My doctor and I recently discovered that I had very high blood pressure. That’s putting it politely. To put it accurately, my blood pressure was in “holy shit” territory.
PSAs and ad campaigns talk about hypertension as “the silent killer” because you can be quite free of any secondary symptoms, and in my case that was true. I had a couple of symptoms, and given my family history, I had an idea it might be high. I didn’t know it was that high.
Right now we are still in the calibrating-medication stage. The pills have lowered it from the you-can-have-a-stroke-at-any-moment levels, but it’s still not quite where my doctor and I would like it to be. Clearly life-style and diet changes are in my future, but right now I’m not devoting a lot of time to making those changes, except for two small ones.
This is because I know myself and I know if I tackle a wholesale change the odds are very good I won’t stick with it. I might stick with a few small changes though. While we get the meds to help consistently, I have identified two things I want to do. I call them the Rule of Five and the Rule of Four.
I thought that in my day-to-day life I walked a lot. I will walk three miles at a stretch sometimes. While I can walk a good distance, lately I hadn’t been walking frequently. Sometimes I was only getting out for a serious walk once a week. I thought about it, and decided I really missed the daily walks, especially ones in the morning. I know myself well enough to know if I said, “I will walk every day,” and then I missed a day, I would be disappointed in myself, and I would bag the whole project, so I’m going to take a short walk, about one mile, five days a week. If I take a longer walk that day because I walk down to the bookstore or to the grocery store, that’s fine.
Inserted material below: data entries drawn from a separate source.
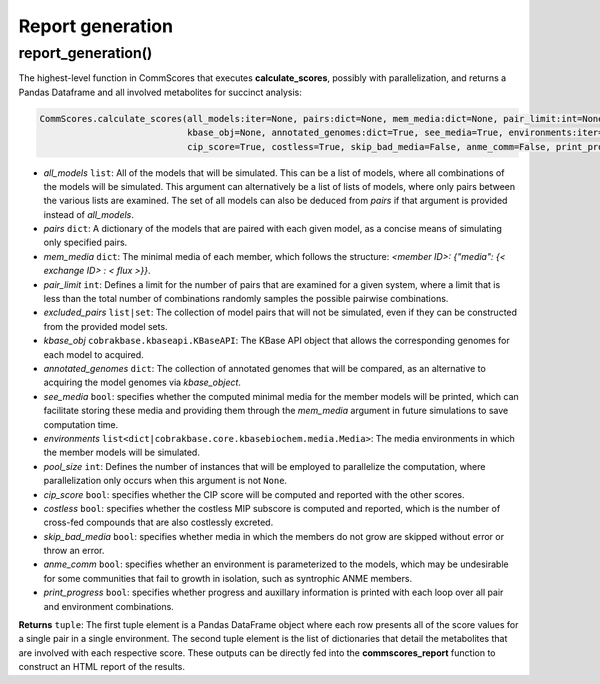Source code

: Report generation
----------------------------------------------------------------------------

----------------------
report_generation()
----------------------

The highest-level function in CommScores that executes **calculate_scores**, possibly with parallelization, and returns a Pandas Dataframe and all involved metabolites for succinct analysis:

.. code-block:: python

 CommScores.calculate_scores(all_models:iter=None, pairs:dict=None, mem_media:dict=None, pair_limit:int=None, exclude_pairs:list=None, 
                             kbase_obj=None, annotated_genomes:dict=True, see_media=True, environments:iter=None, pool_size:int=None, 
                             cip_score=True, costless=True, skip_bad_media=False, anme_comm=False, print_progress=False)

- *all_models* ``list``: All of the models that will be simulated. This can be a list of models, where all combinations of the models will be simulated. This argument can alternatively be a list of lists of models, where only pairs between the various lists are examined. The set of all models can also be deduced from *pairs* if that argument is provided instead of *all_models*.
- *pairs* ``dict``: A dictionary of the models that are paired with each given model, as a concise means of simulating only specified pairs.
- *mem_media* ``dict``: The minimal media of each member, which follows the structure: `<member ID>: {"media": {< exchange ID> : < flux >}}`.
- *pair_limit* ``int``: Defines a limit for the number of pairs that are examined for a given system, where a limit that is less than the total number of combinations randomly samples the possible pairwise combinations.
- *excluded_pairs* ``list|set``: The collection of model pairs that will not be simulated, even if they can be constructed from the provided model sets.
- *kbase_obj* ``cobrakbase.kbaseapi.KBaseAPI``: The KBase API object that allows the corresponding genomes for each model to acquired.
- *annotated_genomes* ``dict``: The collection of annotated genomes that will be compared, as an alternative to acquiring the model genomes via *kbase_object*.
- *see_media* ``bool``: specifies whether the computed minimal media for the member models will be printed, which can facilitate storing these media and providing them through the `mem_media` argument in future simulations to save computation time.
- *environments* ``list<dict|cobrakbase.core.kbasebiochem.media.Media>``: The media environments in which the member models will be simulated.
- *pool_size* ``int``: Defines the number of instances that will be employed to parallelize the computation, where parallelization only occurs when this argument is not ``None``.
- *cip_score* ``bool``: specifies whether the CIP score will be computed and reported with the other scores.
- *costless* ``bool``: specifies whether the costless MIP subscore is computed and reported, which is the number of cross-fed compounds that are also costlessly excreted.
- *skip_bad_media* ``bool``: specifies whether media in which the members do not grow are skipped without error or throw an error.
- *anme_comm* ``bool``: specifies whether an environment is parameterized to the models, which may be undesirable for some communities that fail to growth in isolation, such as syntrophic ANME members.
- *print_progress* ``bool``: specifies whether progress and auxillary information is printed with each loop over all pair and environment combinations.

**Returns** ``tuple``: The first tuple element is a Pandas DataFrame object where each row presents all of the score values for a single pair in a single environment. The second tuple element is the list of dictionaries that detail the metabolites that are involved with each respective score. These outputs can be directly fed into the **commscores_report** function to construct an HTML report of the results.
If I miss a day, that’s fine too, because I only have to make five. Right now, when it’s not raining, walking is pretty easy, but I already have a plan to drive to one of the malls if it’s raining hard, and walk around inside there.
It helps that I can take pictures when I’m walking in the nearby park.
The Rule of Four is harder.
I have one cup of caffeinated coffee a day. I begged my doctor to put that at the bottom of the list of things I have to give up. She didn’t seem concerned about it. I also have at least one decaf coffee drink, filled with sugar and fat, nearly every day. It started with one or two a week, then slowly crept up because I can afford it, and I’m self-indulgent. Am I going to give that up? Probably not. I am going to try to cut back to three a week, though. This will actually require strategy and decision-making. It’s a lot harder than grabbing my camera or my phone and going out for a walk.
(Talk about a first-world problem; having to cut back on a luxury food product. Oh, the humanity!)
I know there will be other changes, and I know this isn’t the only health challenge I will face, it’s just the first one. I’m taking it pretty easy on myself, and I hope I can keep to these two rules. Wish me luck.
UPDATE: Today, (Thursday, December 7, 2017) I had my pressure checked at the doctor’s office and it was a personal best. When I check it at home, daily, I am getting slightly higher readings, but I am pleased with today’s results. I’m moving in the right direction.
So sorry to hear this! Please take care of yourself. Good luck with your Rules!
Terry, it’s good news because now I know and I’m taking care of it.